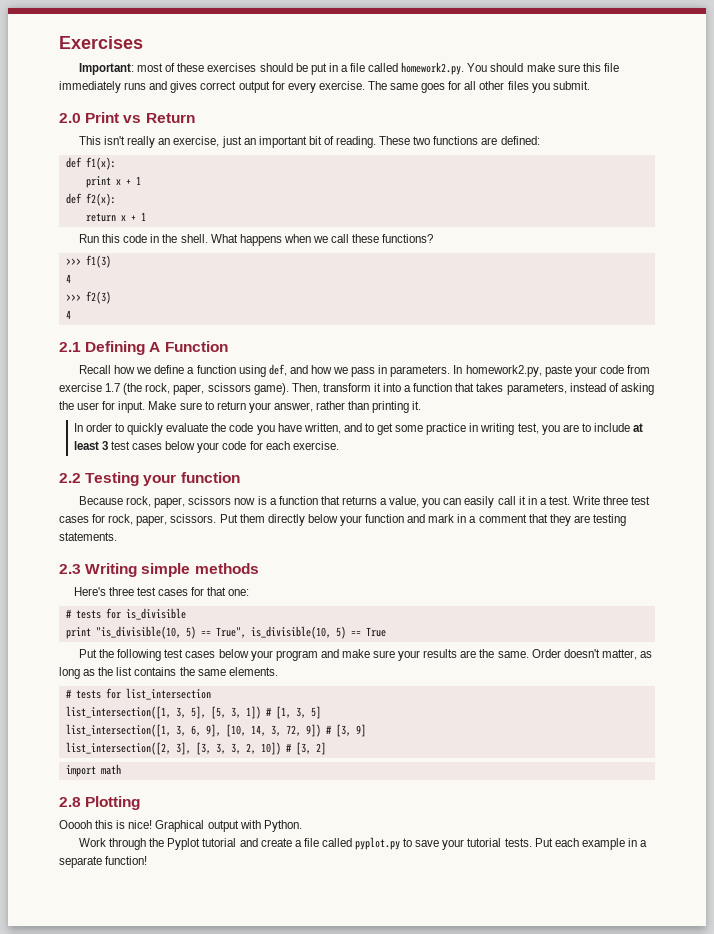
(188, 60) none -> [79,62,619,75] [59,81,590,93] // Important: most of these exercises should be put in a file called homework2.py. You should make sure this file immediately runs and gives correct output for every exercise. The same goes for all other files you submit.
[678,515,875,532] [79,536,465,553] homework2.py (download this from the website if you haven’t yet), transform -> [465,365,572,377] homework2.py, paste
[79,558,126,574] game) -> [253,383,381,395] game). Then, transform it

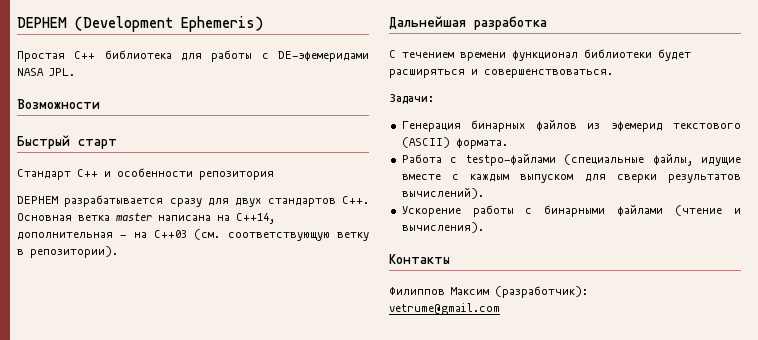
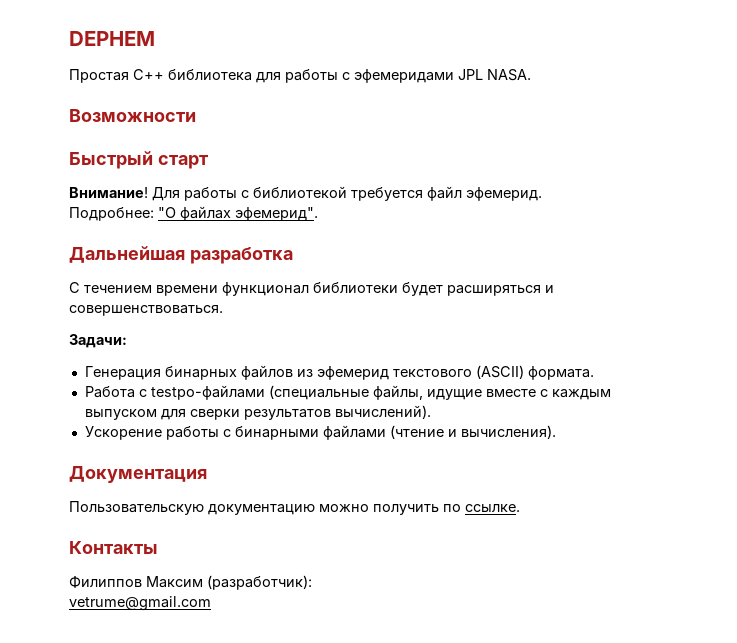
[17,16,263,32] DEPHEM (Development Ephemeris) -> [69,31,155,46] DEPHEM
[278,51,370,62] [17,68,75,76] DE-эфемеридами NASA JPL. -> [354,69,531,83] эфемеридами JPL NASA.
[17,168,274,180] [17,195,370,207] [17,213,275,224] [17,229,369,241] [17,246,118,258] Стандарт C++ и особенности репозитория // DEPHEM разрабатывается сразу для двух стандартов C++. Основная ветка master написана на C++14, дополнительная - на С++03 (см. соответствующую ветку в репозитории). -> [69,186,542,201] [69,206,318,221] Внимание! Для работы с библиотекой требуется файл эфемерид. // Подробнее: "О файлах эфемерид".
(484, 227) none -> [69,466,207,483] [69,501,520,515] // Документация // Пользовательскую документацию можно получить по ссылке.

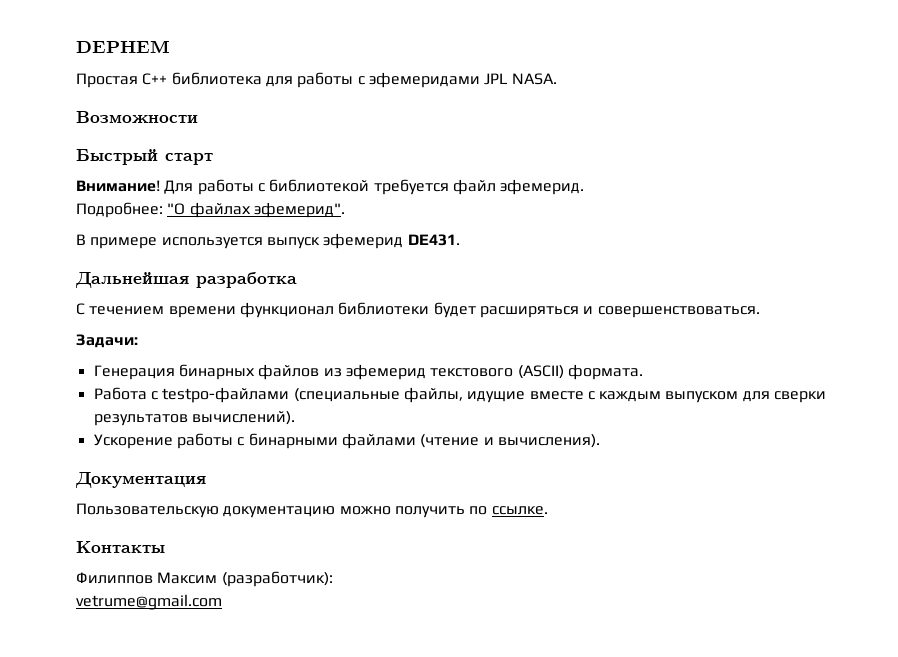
(318, 214) none -> [76,233,460,249] // В примере используется выпуск эфемерид DE431.

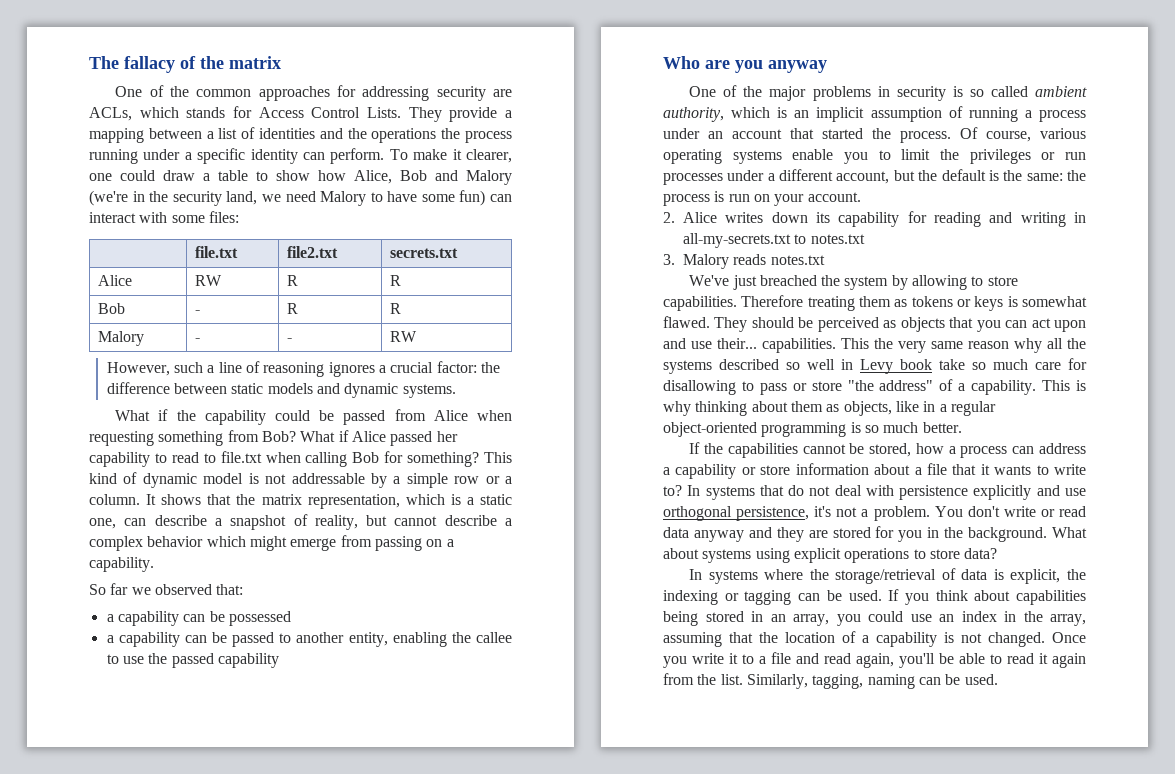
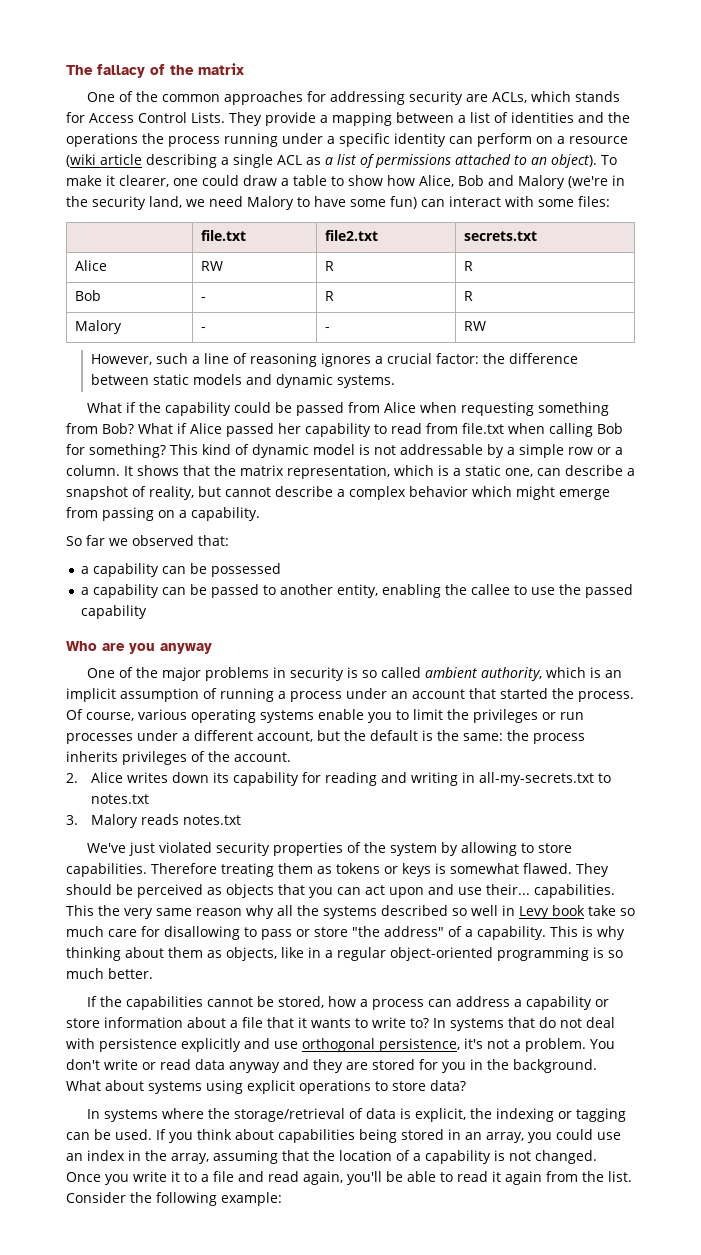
[330,148,385,164] perform. -> [477,133,628,147] [66,154,597,168] perform on a resource (wiki article describing a single ACL as a list of permissions attached to an object).
[203,453,216,463] to -> [426,423,458,434] from
[714,191,805,206] is run on your -> [66,751,230,765] inherits privileges of the
[759,275,817,286] breached -> [159,842,362,856] violated security properties of
[746,674,998,689] Similarly, tagging, naming can be used. -> [66,1192,282,1206] Consider the following example:

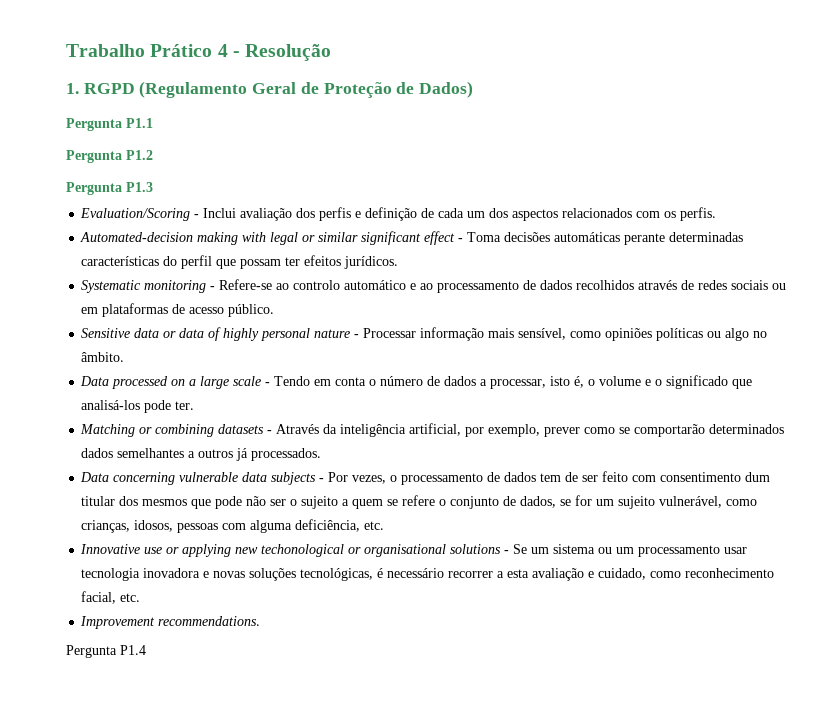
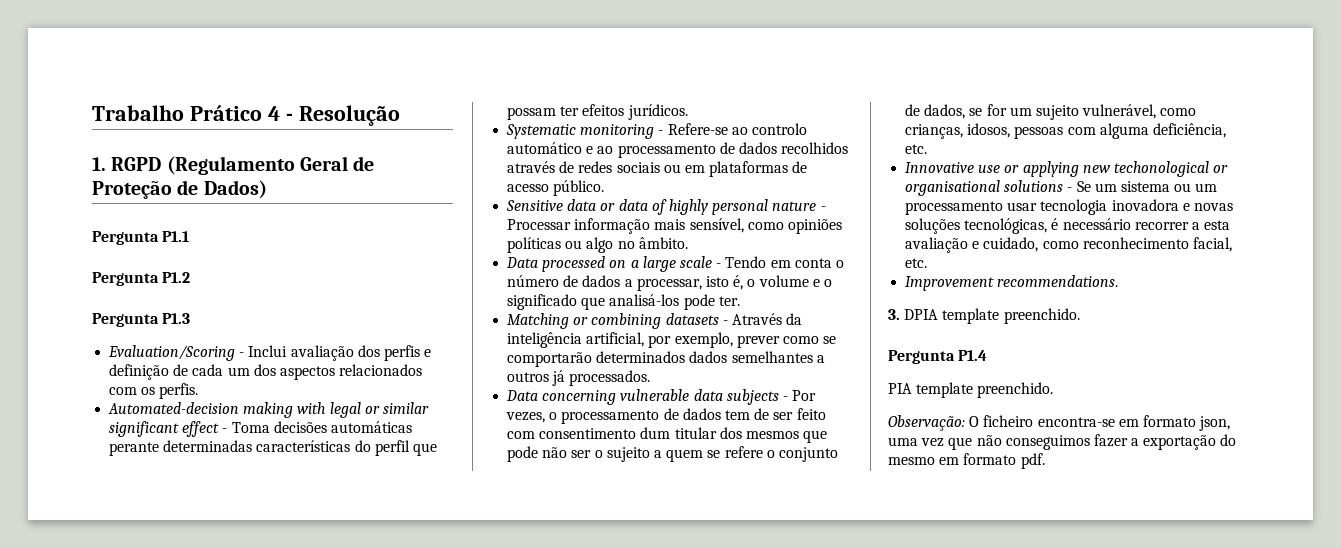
[66,645,146,658] Pergunta P1.4 -> [888,308,1080,324] [888,350,988,364] [888,382,1054,398] [888,415,1231,431] [888,434,1237,450] [888,453,1045,469] 3. DPIA template preenchido. // Pergunta P1.4 // PIA template preenchido. // Observação: O ficheiro encontra-se em formato json, uma vez que não conseguimos fazer a exportação do mesmo em formato pdf.

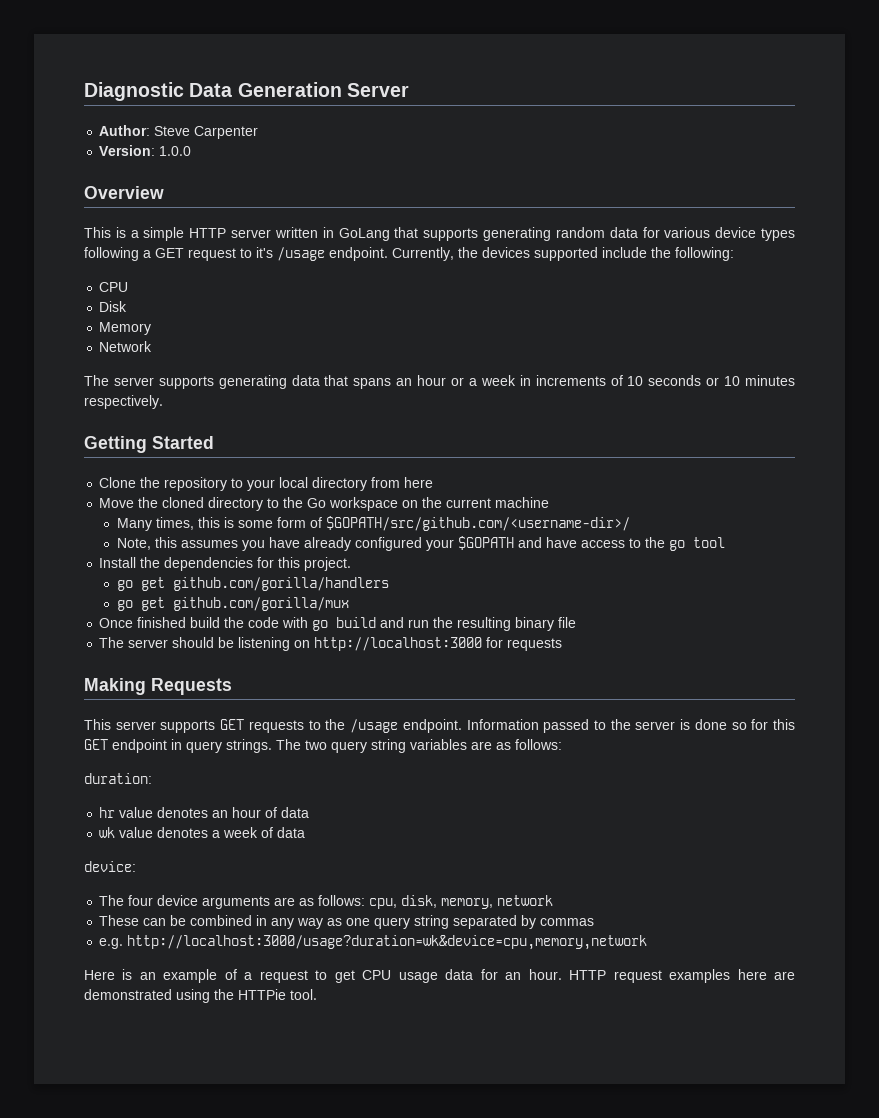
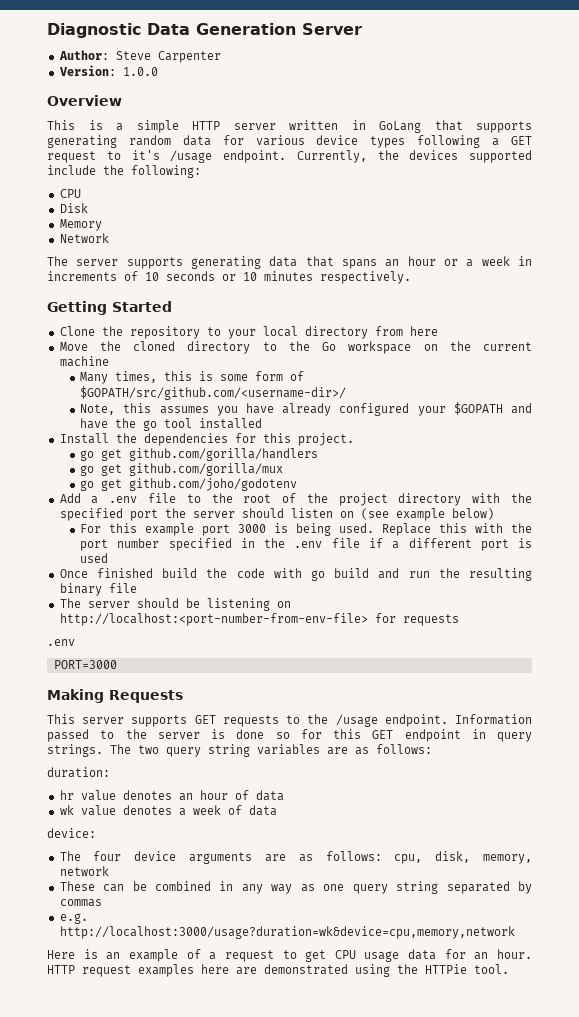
[580,538,641,548] access to -> (109, 423) none
(725, 542) none -> [199,418,263,429] installed
(349, 604) none -> [80,478,298,491] [59,493,533,506] [59,508,494,521] [80,523,532,536] [80,538,532,551] [80,553,109,563] // go get github.com/joho/godotenv // Add a .env file to the root of the project directory with the specified port the server should listen on (see example below) // For this example port 3000 is being used. Replace this with the port number specified in the .env file if a different port is used
[314,637,483,651] http://localhost:3000 -> [59,613,368,626] http://localhost:<port-number-from-env-file>
(563, 644) none -> [47,639,75,646] [53,660,117,669] // .env // PORT=3000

About this exercise = Everything in the records is to be repeated verbatim except the pictures.

Exercise response =
(188, 60) none -> [79,62,619,75] [59,81,590,93] // Important: most of these exercises should be put in a file called homework2.py. You should make sure this file immediately runs and gives correct output for every exercise. The same goes for all other files you submit.
[678,515,875,532] [79,536,465,553] homework2.py (download this from the website if you haven’t yet), transform -> [465,365,572,377] homework2.py, paste
[79,558,126,574] game) -> [253,383,381,395] game). Then, transform it

[17,16,263,32] DEPHEM (Development Ephemeris) -> [69,31,155,46] DEPHEM
[278,51,370,62] [17,68,75,76] DE-эфемеридами NASA JPL. -> [354,69,531,83] эфемеридами JPL NASA.
[17,168,274,180] [17,195,370,207] [17,213,275,224] [17,229,369,241] [17,246,118,258] Стандарт C++ и особенности репозитория // DEPHEM разрабатывается сразу для двух стандартов C++. Основная ветка master написана на C++14, дополнительная - на С++03 (см. соответствующую ветку в репозитории). -> [69,186,542,201] [69,206,318,221] Внимание! Для работы с библиотекой требуется файл эфемерид. // Подробнее: "О файлах эфемерид".
(484, 227) none -> [69,466,207,483] [69,501,520,515] // Документация // Пользовательскую документацию можно получить по ссылке.

(318, 214) none -> [76,233,460,249] // В примере используется выпуск эфемерид DE431.

[330,148,385,164] perform. -> [477,133,628,147] [66,154,597,168] perform on a resource (wiki article describing a single ACL as a list of permissions attached to an object).
[203,453,216,463] to -> [426,423,458,434] from
[714,191,805,206] is run on your -> [66,751,230,765] inherits privileges of the
[759,275,817,286] breached -> [159,842,362,856] violated security properties of
[746,674,998,689] Similarly, tagging, naming can be used. -> [66,1192,282,1206] Consider the following example:

[66,645,146,658] Pergunta P1.4 -> [888,308,1080,324] [888,350,988,364] [888,382,1054,398] [888,415,1231,431] [888,434,1237,450] [888,453,1045,469] 3. DPIA template preenchido. // Pergunta P1.4 // PIA template preenchido. // Observação: O ficheiro encontra-se em formato json, uma vez que não conseguimos fazer a exportação do mesmo em formato pdf.

[580,538,641,548] access to -> (109, 423) none
(725, 542) none -> [199,418,263,429] installed
(349, 604) none -> [80,478,298,491] [59,493,533,506] [59,508,494,521] [80,523,532,536] [80,538,532,551] [80,553,109,563] // go get github.com/joho/godotenv // Add a .env file to the root of the project directory with the specified port the server should listen on (see example below) // For this example port 3000 is being used. Replace this with the port number specified in the .env file if a different port is used
[314,637,483,651] http://localhost:3000 -> [59,613,368,626] http://localhost:<port-number-from-env-file>
(563, 644) none -> [47,639,75,646] [53,660,117,669] // .env // PORT=3000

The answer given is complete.